The club was founded in the 1962–1963 academic year by John Browne with one coxed four and 6 athletes. The club rowed on the River Eden until the late 1990s until they moved to River Tay, Perth due to extremely tidal waters. In January 2016, the club moved again to Loch Ore, Fife.

A Senior Men's coxed four (4+) won the Scottish Rowing Championships 2012 and in the 2015–2016 season, many Club records were set with the Men's 1st VIII and Women's 1st VIII breaking the previous Club records for the Head of the River Race (HORR) and Women's Head of the River Race (WeHORR). Additionally, the Club qualified for the Prince Albert Challenge Cup at Henley Royal Regatta and the Cathy Cruickshank Trophy for Academic Coxed Fours at Henley Women's Regatta in 2016, and continue to race at these events annually, with growing athlete numbers. The club has gone onto win a shield at the British Senior Rowing Championships, and the VL trophy at Scottish Indoor Rowing Championships in 2018.

The 2019 season was one of excellence for the Boat Club. The Senior Women reaffirmed their position as W4- medalists at BUCS and achieved the first gold medal for the club in the Wint2-, which featured Lydia Theos and Kirstin Giddy. The Senior Men equally cemented themselves within the rowing community; from breaking club records at Head of the River Race (HORR), to winning the second gold BUCS medal, amongst others. Their most notable achievement of the season was reaching semi-finals of the Prince Albert Challenge Cup at Henley Royal Regatta. Many of the club members went on to represent Team Scotland at Home International Regatta.

The club announced the appointment of Olympian Alan Sinclair (rower) as Director of Rowing during the 2020–21 season. Alan Sinclair left his position after the 2023-2024 season, and Lewis McCue became Director of Rowing at the beginning of the 2024-2025 season.

==Facilities & Training==
The University of St Andrews Boat Club utilises indoor studio space for land training as well as usage of specialist Strength and Conditioning facilities within the University Sports complex.

Following a move in 2016, from their previous training waters on the River Tay, Perth, the club now trains on Loch Ore in Lochore Meadows Country Park, Fife. The 1.4 km long Loch provides training conditions and facilities.

== The Community ==

Taking pride in their community, the Boat Club organises a 24-hour ergathon every September. All members of the club take it in turns to row for a consecutive 24-hour period in order to raise money for Maggie's Centres.

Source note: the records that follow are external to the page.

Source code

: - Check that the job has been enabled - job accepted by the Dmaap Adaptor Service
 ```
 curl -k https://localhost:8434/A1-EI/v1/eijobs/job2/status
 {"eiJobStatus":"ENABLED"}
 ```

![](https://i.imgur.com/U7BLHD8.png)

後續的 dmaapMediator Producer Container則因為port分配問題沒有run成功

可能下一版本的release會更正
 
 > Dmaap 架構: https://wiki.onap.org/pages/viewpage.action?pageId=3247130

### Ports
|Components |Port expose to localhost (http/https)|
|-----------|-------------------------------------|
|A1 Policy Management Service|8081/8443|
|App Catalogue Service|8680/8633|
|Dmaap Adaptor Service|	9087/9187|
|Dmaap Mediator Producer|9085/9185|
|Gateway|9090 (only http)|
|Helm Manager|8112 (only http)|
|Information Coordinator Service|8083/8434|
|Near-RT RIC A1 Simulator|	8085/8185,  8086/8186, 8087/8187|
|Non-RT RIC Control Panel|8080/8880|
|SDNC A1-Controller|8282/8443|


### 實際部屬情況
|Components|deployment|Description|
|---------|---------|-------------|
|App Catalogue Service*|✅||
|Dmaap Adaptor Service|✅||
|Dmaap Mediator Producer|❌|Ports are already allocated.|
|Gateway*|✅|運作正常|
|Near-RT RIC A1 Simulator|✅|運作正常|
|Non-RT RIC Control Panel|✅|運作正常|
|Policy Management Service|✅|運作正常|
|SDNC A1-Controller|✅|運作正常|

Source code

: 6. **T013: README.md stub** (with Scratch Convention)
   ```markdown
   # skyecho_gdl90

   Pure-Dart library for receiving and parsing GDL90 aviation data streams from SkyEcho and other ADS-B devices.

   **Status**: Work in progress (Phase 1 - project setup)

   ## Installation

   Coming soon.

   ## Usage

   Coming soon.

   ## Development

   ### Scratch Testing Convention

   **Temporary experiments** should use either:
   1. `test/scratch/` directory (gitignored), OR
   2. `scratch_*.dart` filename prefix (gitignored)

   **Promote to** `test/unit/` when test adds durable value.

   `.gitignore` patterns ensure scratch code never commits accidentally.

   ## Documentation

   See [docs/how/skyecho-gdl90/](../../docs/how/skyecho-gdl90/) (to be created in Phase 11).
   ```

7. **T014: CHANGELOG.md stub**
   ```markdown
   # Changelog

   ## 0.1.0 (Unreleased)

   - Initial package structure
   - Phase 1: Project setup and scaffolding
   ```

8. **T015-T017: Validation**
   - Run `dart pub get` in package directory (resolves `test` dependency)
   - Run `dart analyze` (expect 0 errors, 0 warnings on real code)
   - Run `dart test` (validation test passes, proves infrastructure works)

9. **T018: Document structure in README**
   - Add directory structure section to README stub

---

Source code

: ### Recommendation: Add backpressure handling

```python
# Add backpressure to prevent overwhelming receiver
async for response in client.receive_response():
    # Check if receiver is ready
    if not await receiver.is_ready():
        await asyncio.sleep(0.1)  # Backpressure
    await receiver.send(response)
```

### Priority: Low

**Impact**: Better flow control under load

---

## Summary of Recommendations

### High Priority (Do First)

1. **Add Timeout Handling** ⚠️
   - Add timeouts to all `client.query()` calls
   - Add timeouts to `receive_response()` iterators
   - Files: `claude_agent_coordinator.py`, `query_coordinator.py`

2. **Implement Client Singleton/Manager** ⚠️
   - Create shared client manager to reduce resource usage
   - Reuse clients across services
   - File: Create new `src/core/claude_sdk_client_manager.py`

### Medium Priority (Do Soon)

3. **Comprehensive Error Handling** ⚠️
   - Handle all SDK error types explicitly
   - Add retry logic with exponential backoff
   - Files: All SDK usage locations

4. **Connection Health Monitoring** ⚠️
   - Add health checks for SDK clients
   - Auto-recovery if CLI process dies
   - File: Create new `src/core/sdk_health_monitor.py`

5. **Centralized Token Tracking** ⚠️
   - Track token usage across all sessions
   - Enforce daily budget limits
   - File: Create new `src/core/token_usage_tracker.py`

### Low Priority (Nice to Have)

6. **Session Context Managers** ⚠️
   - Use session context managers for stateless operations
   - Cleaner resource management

The Development Officers over the years have been developing a school's programme, to widen the sport to the larger community. Madras College worked with the Boat Club throughout the 2018–19 season, to encourage sport amongst their students. As of 2019, the Boat Club began a brand new schools program at Lochgelly High School. Rowers of St Andrews are volunteering their time to help move the High School up to first place in the Scottish Indoors Rowing League.